I’m in Rome! I was so eager to settle in and see the sights that every delay sorting out transportation downtown required double patience. Finally, I found the non-descript door on the non-descript street of the non-descript monastery. The welcome, however, was wonderful! Sister Leopoldina, a native Spanish speaker, and I, a native English speaker, found a common language, French, in Italy. We shared an amicable conversation about my mission, her origins (Columbia), and the lay of the neighbourhood. Smiling, she noted that some people can just connect, even without words, whereas others never do, no matter how many words. Sensing a soul connection, I said I knew exactly what she meant.
More excited than tired, I set out to explore Rome. The coliseum was just around the corner, but famished from the journey, I headed towards the restaurant Sister Leopoldina recommended instead. After a circuitous route that brought me back to the first suspect, although with a slightly different name, I perused the menu. The only vegetarian options were green salad or premade pizza – impossible to settle for on my first night in Italy. Ruing the lost time, I backtracked to a cute trattoria I’d passed in my search.
I love how Roman restaurants claim sections of the street for open-air cafes. Settling into a romantic table for two, I ordered cannelloni, a salad, and a glass of wine. As my food was being prepared, I studied the map to scope out a walking tour after dinner.
“Ready for dessert?,” the waitress asked.
“Yes, please. Which do you recommend –panna cotta or the tiramisu?,” I asked. I recently discovered panna cotta in Toronto, a new contender for my favourite Italian dessert.
Overhearing me, the American couple two tables down recommended the panna cotta. They’d come back here, in large part, because of it. On their recommendation, I switched my order.
An older gentleman sat down at the table between us, apologising for interrupting our conversation. As often is the case in tourist cities, we soon were engaged in a friendly, international chat. Confirming a few options for my evening tour, I was well rewarded with the lively nightlife near the pantheon. Strolling further, I lingered to take photographs of strange, towering columns in front of a curious facade, half ancient, half modern. I wandered over to a late-night sandwich bar to assuage my curiousity. “E ‘il Tempio di Adriano,” I learned, which helped very little. Recognising a bust of Hadrian from my Italian tour five years ago, I realised it was the temple of the second century Roman emperor.

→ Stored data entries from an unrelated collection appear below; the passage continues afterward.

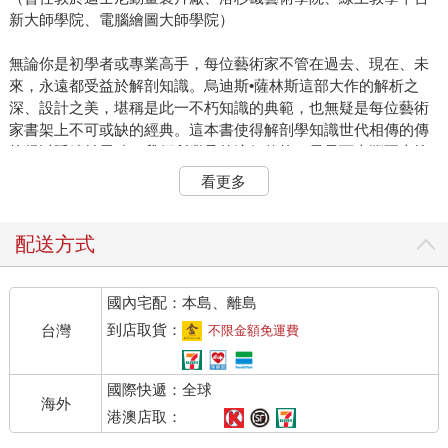
新大師學院、電腦繪圖大師學院）
無論你是初學者或專業高手，每位藝術家不管在過去、現在、未
來，永遠都受益於解剖知識。烏迪斯•薩林斯這部大作的解析之
深、設計之美，堪稱是此一不朽知識的典範，也無疑是每位藝術
家書架上不可或缺的經典。這本書使得解剖學知識世代相傳的傳
統得以延續並累積。我們所繼承的這個傳統，最早可上溯至古埃
及，並歷經了希臘黃金時代、文藝復興時期，直至今日由我們老
看更多
師傳給我們，我們再傳給學生，然後傳給後進新世代藝術家。
這本苦心孤詣的新書，一如烏迪斯的前作，同樣是劃時代史詩鉅
配送方式
著，過去從來沒有一本書可以做到此種境界。他必須結合藝術、
科學與科技，並運用眾多新技術，才得以實現構想。烏迪斯在科
國內宅配：本島、離島
技的最前端，徹底發揮了科技應用的極限，發掘出人類進行非語
言溝通的無數奧祕。
到店取貨：
台灣
不限金額免運費
人類為演化階梯之首，我們的臉部肌肉如同我們強大的腦力，也
國際快遞：全球
是這個星球上最為精密複雜的肌肉組織。我們靠許多肌肉來產生
海外
精細的表情差異，光憑如此就能使你因為摯友表情有異而關心問
港澳店取：
道：「怎麼了？發生什麼事？」其實，我們也必須成為隱藏情感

Looking at my watch, I decided to squeeze in a trip to the pantheon. This ancient Roman temple, commissioned by Hadrian, became a church in the 8th century. It remains the world's largest unreinforced concrete dome today. I pause to touch the ancient marble, and marvel at the magnitude and magnificence of its columns.
Worried about the time, I hailed a cab back to the monastery. The welcome pack said the doors were strictly locked at 11PM, and latecomers would have to sleep elsewhere. After 36 hours without sleep, I was determined not to be one of them.
Arriving at 10:50, I wished I’d lingered 5 more minutes to enjoy the historical wonders of Rome. Sister Leopoldina, still at the desk, asked how my evening was. But that’s another story.